SOURCE DOCUMENT Start Marker

Referring now back to FIG. 10, tree 1002 indicates exemplary media parameters and one or more levels of sub-parameters, such as for different print areas. For example, media ID, name, size, media type, default fabric (e.g., fabric identifier, thickness, material, color), and print areas. The following are exemplary parameters for each print area: print area ID, name, fabric (e.g., ID, thickness, material, color, media darkness), size (e.g., length, width), angle, offset point, and print area side).

Referring now back to FIG. 11, tree 1102 indicates exemplary print sections—the images and areas that the current print job is built from. A print section list includes a print section number. The print section number includes, for example, a print selection ID, offset position, size, is section printed, and list of job layers. Each job layer number includes, for example, Layer Identifier—from print head configuration to connect the nozzle rows printed on this layer, job layer identifier, name, max print height, number of repeats, print quality, and list of separation data. Exemplary parameters of the print quality include: Layer Pass Type-none, single, double (might not be needed after ne dynamic print sequence, Print Direction-Both Directions, Forward Direction, Backward Direction, Illegal Direction, is uni-directional, Print Mode-which separation will be printed: cmyk, cmykw, . . . ) (might not be needed after ne dynamic print sequence, Print Speed-High Production, Production, High Quality, Delay Between Layers, and Coverage Factor. Exemplary list of separation data include: Name—the names of all the separation that will be printing on this area, Separation Location—the path to the one bit.

SOURCE DOCUMENT End Marker
RECORDS Start Marker

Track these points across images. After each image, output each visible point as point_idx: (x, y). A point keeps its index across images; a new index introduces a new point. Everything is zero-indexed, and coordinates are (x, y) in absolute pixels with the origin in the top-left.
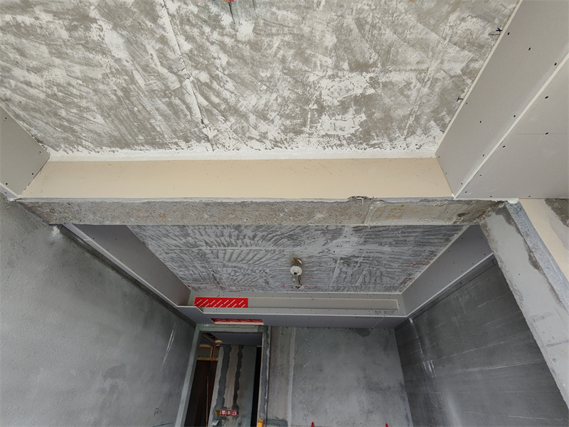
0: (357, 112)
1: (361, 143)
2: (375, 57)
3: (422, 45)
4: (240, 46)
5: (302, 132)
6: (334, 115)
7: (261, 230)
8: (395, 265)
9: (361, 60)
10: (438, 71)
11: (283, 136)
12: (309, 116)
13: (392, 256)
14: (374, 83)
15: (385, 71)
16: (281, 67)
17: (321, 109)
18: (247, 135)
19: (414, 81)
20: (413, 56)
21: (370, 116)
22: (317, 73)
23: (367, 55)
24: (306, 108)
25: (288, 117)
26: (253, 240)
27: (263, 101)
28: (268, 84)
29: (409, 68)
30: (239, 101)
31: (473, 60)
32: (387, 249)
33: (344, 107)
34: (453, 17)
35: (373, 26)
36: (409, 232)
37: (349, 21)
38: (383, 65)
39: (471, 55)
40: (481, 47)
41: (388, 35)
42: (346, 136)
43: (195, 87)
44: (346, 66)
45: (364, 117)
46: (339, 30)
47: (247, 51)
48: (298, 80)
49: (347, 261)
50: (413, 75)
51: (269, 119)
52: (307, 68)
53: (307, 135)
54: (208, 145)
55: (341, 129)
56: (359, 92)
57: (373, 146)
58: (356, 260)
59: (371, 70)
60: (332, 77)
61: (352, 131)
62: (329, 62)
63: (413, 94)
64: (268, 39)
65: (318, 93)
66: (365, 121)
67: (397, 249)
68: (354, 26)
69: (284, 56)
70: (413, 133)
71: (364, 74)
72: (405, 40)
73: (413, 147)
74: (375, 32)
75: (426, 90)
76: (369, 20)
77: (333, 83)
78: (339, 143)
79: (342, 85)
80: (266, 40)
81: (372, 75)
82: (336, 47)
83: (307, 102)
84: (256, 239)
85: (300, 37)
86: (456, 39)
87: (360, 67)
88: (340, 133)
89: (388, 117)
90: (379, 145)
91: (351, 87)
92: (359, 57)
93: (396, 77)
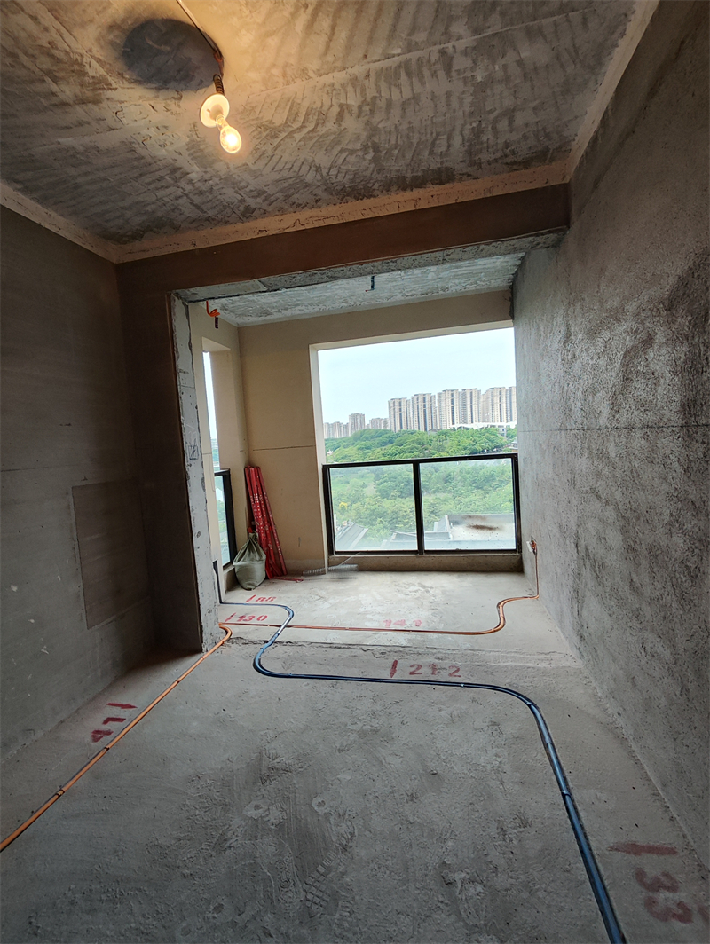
7: (332, 137)
26: (341, 106)
84: (336, 110)
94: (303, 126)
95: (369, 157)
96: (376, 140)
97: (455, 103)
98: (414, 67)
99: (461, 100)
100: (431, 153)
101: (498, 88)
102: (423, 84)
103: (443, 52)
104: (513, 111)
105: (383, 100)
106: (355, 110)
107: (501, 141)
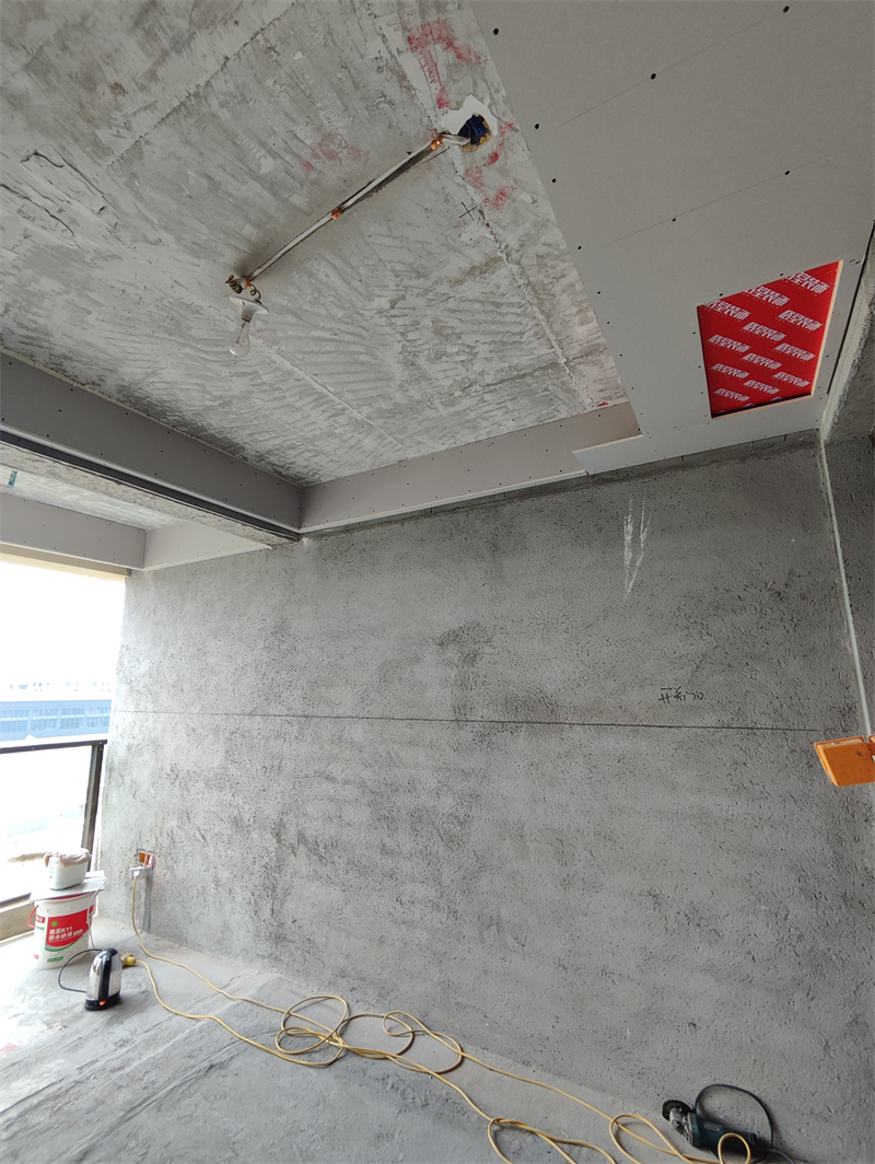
26: (255, 372)
94: (207, 353)
95: (209, 403)
96: (235, 402)
97: (307, 429)
98: (325, 400)
99: (315, 429)
100: (251, 435)
101: (337, 441)
102: (314, 409)
103: (344, 409)
104: (323, 453)
105: (282, 394)
106: (259, 381)
107: (293, 459)
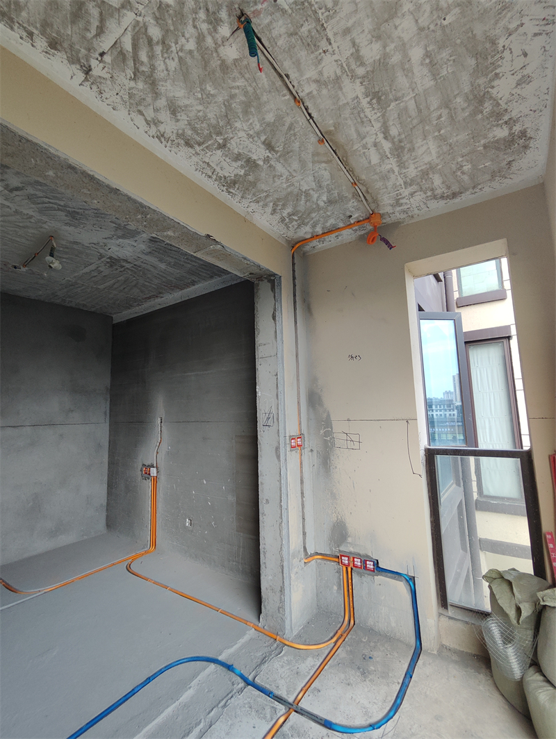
0: (242, 167)
1: (224, 186)
2: (281, 149)
3: (303, 164)
4: (214, 55)
5: (192, 147)
6: (226, 156)
8: (156, 281)
9: (273, 144)
10: (298, 181)
11: (173, 137)
12: (209, 143)
13: (161, 274)
14: (267, 160)
15: (278, 160)
16: (226, 98)
17: (222, 146)
18: (141, 108)
19: (285, 177)
20: (296, 165)
21: (246, 175)
22: (244, 125)
23: (278, 144)
24: (214, 136)
25: (194, 129)
27: (187, 102)
28: (204, 96)
29: (289, 169)
30: (166, 81)
31: (313, 189)
32: (163, 266)
33: (238, 157)
34: (324, 165)
35: (295, 135)
36: (191, 261)
37: (288, 120)
38: (280, 156)
39: (314, 186)
40: (320, 187)
41: (296, 145)
42: (219, 175)
43: (134, 27)
44: (263, 138)
45: (242, 172)
46: (279, 119)
47: (215, 63)
48: (228, 116)
49: (113, 262)
50: (287, 173)
51: (176, 116)
52: (241, 117)
53: (194, 152)
54: (81, 76)
55: (221, 168)
56: (254, 157)
57: (229, 192)
58: (124, 264)
59: (272, 152)
60: (250, 136)
61: (227, 175)
62: (258, 127)
63: (278, 182)
64: (238, 75)
65: (232, 136)
66: (241, 176)
67: (171, 270)
68: (287, 125)
69: (236, 94)
70: (258, 202)
71: (267, 151)
72: (300, 155)
73: (250, 210)
74: (293, 138)
75: (285, 186)
76: (296, 130)
77: (246, 140)
78: (211, 174)
79: (251, 145)
80: (236, 74)
81: (270, 155)
82: (268, 124)
83: (220, 133)
85: (258, 98)
86: (316, 174)
87: (269, 146)
88: (218, 169)
89: (254, 184)
90: (233, 195)
91: (254, 151)
92: (274, 140)
93: (279, 168)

RECORDS End Marker

HOW TO COMPLETE THIS TASK:
Go on with the passage on print job parameters, picking up right after its last sentence. The data has no connection to the passage on print job parameters.

ANSWER FOR THE TASK:
Referring now back to FIG. 12, tree 1202 indicates an exemplary fulfilment data model (for each printing system and configuration) indicating exemplary process parameters. Exemplary fulfilment settings include medial related printing system fulfilment settings, and fabric related printing system fulfilment settings. Exemplary media related settings include: media identifier, loader properties (e.g., gripper location, loading margin), unloader properties (e.g., acceleration, speed, location), and supported surface. Exemplary fabric related settings include: fabric identifier, spray settings (e.g., is spraying, fixation percentage, number of spray cycles, and spray margins such as vertical and horizontal), fiber preparation properties (e.g., temperature, pressure, time), and wipe properties (e.g., is wiping, wipe during spray, and wipe margins such as front and back).

Referring now back to FIG. 13, shirt 1302 includes four different test print runs 1304A-D, each printed using a variation of a set of process parameters, for iterative improvement, for example, as described with reference to 220 of FIG. 2.

Exemplary parameters for a print job include:

- Identification Details: Job ID, Job Name, Job Path
- List of Images (when Image is: ) Physical Print Info (e.g., Position (offset X & Y), Width, Height), Selected print area, Should be printed, Print quality per layer (e.g., Quality, TPT, CPP), and x & y resolution.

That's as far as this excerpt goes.